Northampton Jindokai Karate Club starlet Leah Tanna-Shah is celebrating after grabbing gold at the 2019 WUKF Karate World Championships in Slovakia.
Tanna-Shah was competing in the Kata Shorin Ryu Female Cadets B All Belts 14 to 15 years category and managed to emerge victorious.
The 15-year-old saw off the challenge of USA duo Mailee Sherman and Elleah Neal, who finished second and third respectively.
Tanna-Shah, who has been involved in karate since the age of six, only started competing two years ago.
But she has already secured more than 20 medals in national and international competitions combined.
“I personally loved the experience and it was mesmerising seeing the stadium and actually performing in it, knowing that there were thousands of people watching,” Tanna-Shah said.
“I also enjoyed watching and learning from others as well as learning from my mistakes.
“If you had asked me two years ago when I first started competing I would be absolutely sure that I would come last or certainly not win anything at this level, however it was my goal at this point to win, even though I wasn’t sure if it was possible.
“You need to go into these kind of competitions with some confidence, and I knew that I had the training and preparation to succeed to some extent.”
Tanna-Shah currently attends Northampton High School and she trains with sensei Eddie Cinquini at Northampton Jindokai Karate Club.
She has also recently been part of the national AMA squad sessions in Bury, working with Peter Allen.
“I have been attending Northampton High School since year six,” Tanna-Shah said. “The support they have given me has been great and I appreciate it greatly.
“I also want to say thank you so much to all of the AMA coaches who supported me in Bratislava and to my amazing sensei, Eddie Cinquini, who has been coaching me since I was six years old.

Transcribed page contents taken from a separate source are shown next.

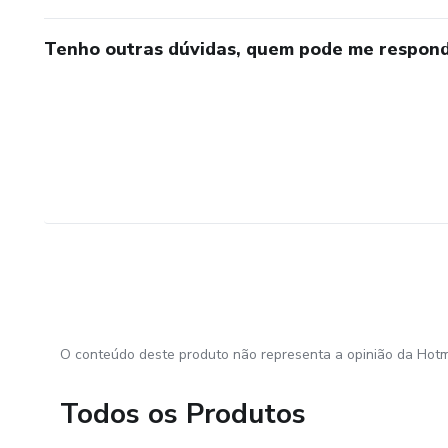
Tenho outras dúvidas, quem pode me respond
O conteúdo deste produto não representa a opinião da Hotm
Todos os Produtos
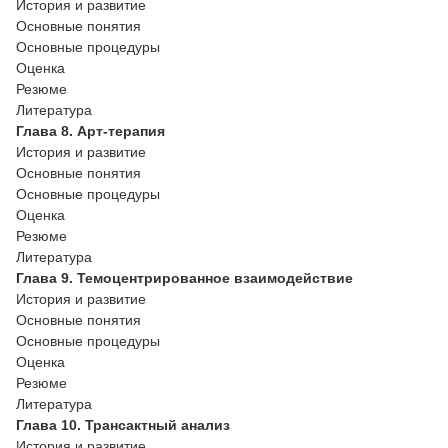
История и развитие
Основные понятия
Основные процедуры
Оценка
Резюме
Литература
Глава 8. Арт-терапия
История и развитие
Основные понятия
Основные процедуры
Оценка
Резюме
Литература
Глава 9. Темоцентрированное взаимодействие
История и развитие
Основные понятия
Основные процедуры
Оценка
Резюме
Литература
Глава 10. Трансактный анализ
История и развитие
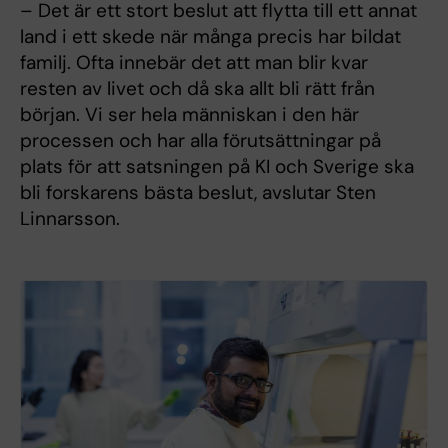
– Det är ett stort beslut att flytta till ett annat
land i ett skede när många precis har bildat
familj. Ofta innebär det att man blir kvar
resten av livet och då ska allt bli rätt från
början. Vi ser hela människan i den här
processen och har alla förutsättningar på
plats för att satsningen på KI och Sverige ska
bli forskarens bästa beslut, avslutar Sten
Linnarsson.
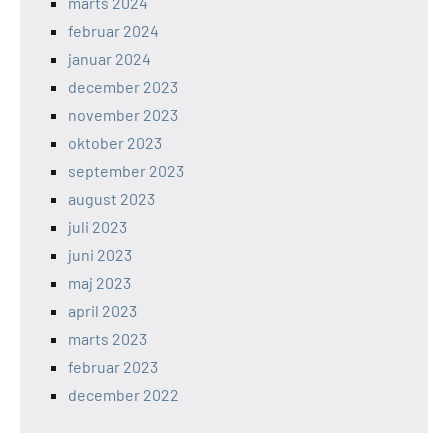
marts 2024
februar 2024
januar 2024
december 2023
november 2023
oktober 2023
september 2023
august 2023
juli 2023
juni 2023
maj 2023
april 2023
marts 2023
februar 2023
december 2022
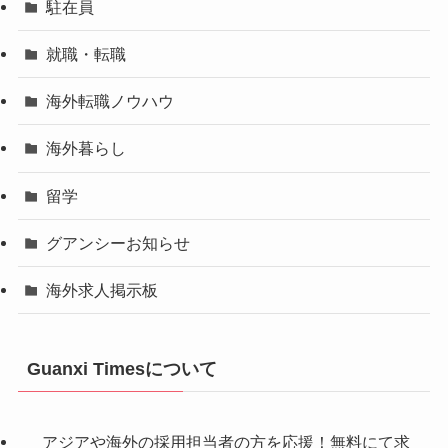
駐在員
就職・転職
海外転職ノウハウ
海外暮らし
留学
グアンシーお知らせ
海外求人掲示板
Guanxi Timesについて
アジアや海外の採用担当者の方を応援！無料にて求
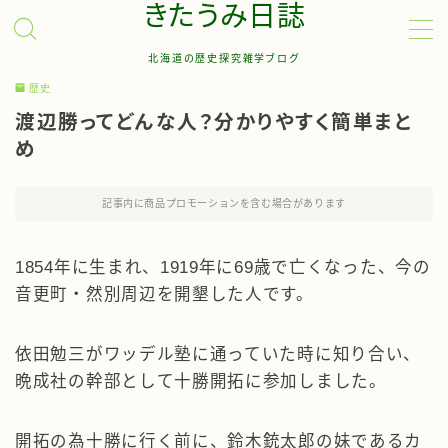
きたうみ日誌
北海道の歴史探究雑学ブログ
MENU
歴史
渡辺勝ってどんな人？分かりやすく簡単まと
お問い合わせ
め
管理人について
記事内に商品プロモーションを含む場合があります
サイトマップ
1854年に生まれ、1919年に69歳で亡くなった、今の
音更町・然別周辺を開墾した人です。
依田勉三がワッデル塾に通っていた時に知り合い、
晩成社の幹部として十勝開拓に参加しました。
開拓の為十勝に行く前に、鈴木銃太郎の妹であるカ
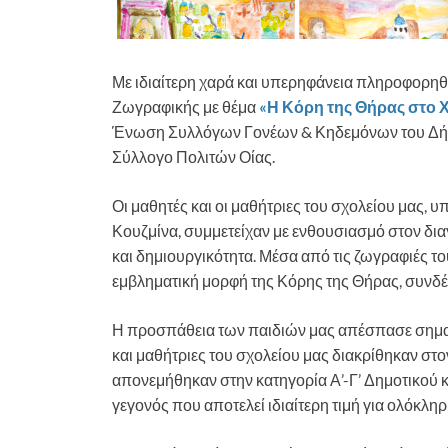
Με ιδιαίτερη χαρά και υπερηφάνεια πληροφορη
Ζωγραφικής με θέμα
«Η Κόρη της Θήρας στο Χ
Ένωση Συλλόγων Γονέων & Κηδεμόνων του Δήμο
Σύλλογο Πολιτών Οίας.
Οι μαθητές και οι μαθήτριες του σχολείου μας, 
Κουζμίνα, συμμετείχαν με ενθουσιασμό στον δι
και δημιουργικότητα. Μέσα από τις ζωγραφιές το
εμβληματική μορφή της Κόρης της Θήρας, συνδέο
Η προσπάθεια των παιδιών μας απέσπασε σημαν
και μαθήτριες του σχολείου μας διακρίθηκαν στον
απονεμήθηκαν στην κατηγορία Α’-Γ’ Δημοτικού κα
γεγονός που αποτελεί ιδιαίτερη τιμή για ολόκληρ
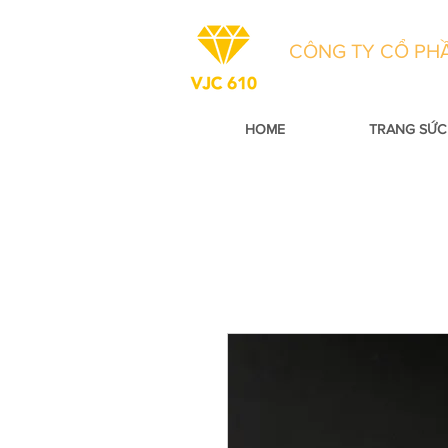
CÔNG TY CỔ PHẦ
HOME
TRANG SỨC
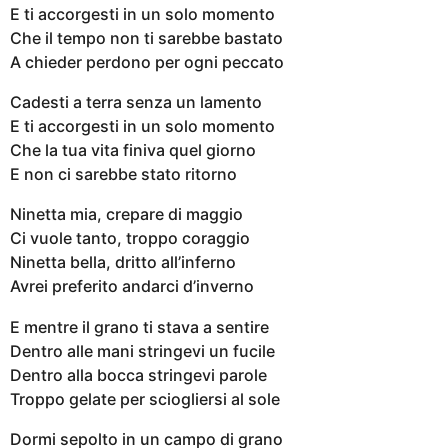
E ti accorgesti in un solo momento
Che il tempo non ti sarebbe bastato
A chieder perdono per ogni peccato
Cadesti a terra senza un lamento
E ti accorgesti in un solo momento
Che la tua vita finiva quel giorno
E non ci sarebbe stato ritorno
Ninetta mia, crepare di maggio
Ci vuole tanto, troppo coraggio
Ninetta bella, dritto all’inferno
Avrei preferito andarci d’inverno
E mentre il grano ti stava a sentire
Dentro alle mani stringevi un fucile
Dentro alla bocca stringevi parole
Troppo gelate per sciogliersi al sole
Dormi sepolto in un campo di grano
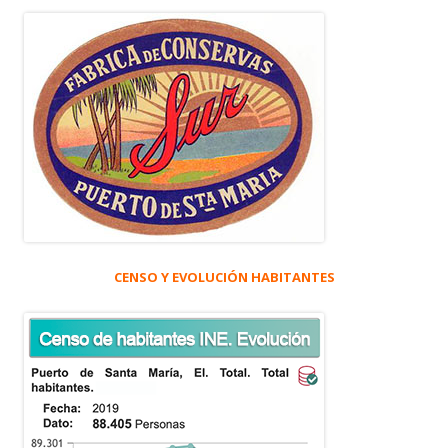
CENSO Y EVOLUCIÓN HABITANTES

He taught me all of the basics that karate is based on.”
Tanna-Shah has also grown up with passions for dance, badminton and swimming, but it is clear that karate has been her main love.
And she would like to help to inspire younger generations as the years go on.
“My attention has turned to karate due the love I have for it,” she said. “I spend the majority of my free time on it.
“At the moment I am a junior sensei at my club, allowing me to sometimes teach and support younger generations in my club.
“However, through media and my school, I hope to inspire more and more people to take up karate as a sport, hobby, self-defence, the skill of dedication, perseverance and enjoyment, which most definitely comes from the practice of karate.”
So what’s next for Tanna-Shah?
“My next target is to carry on training and perfecting my performance,” she said.
“I also want to achieve more highly in the open categories, competing against all styles of karate in the near future.
“I will continue to attend competitions and hope to learn how to have a consistent performance.”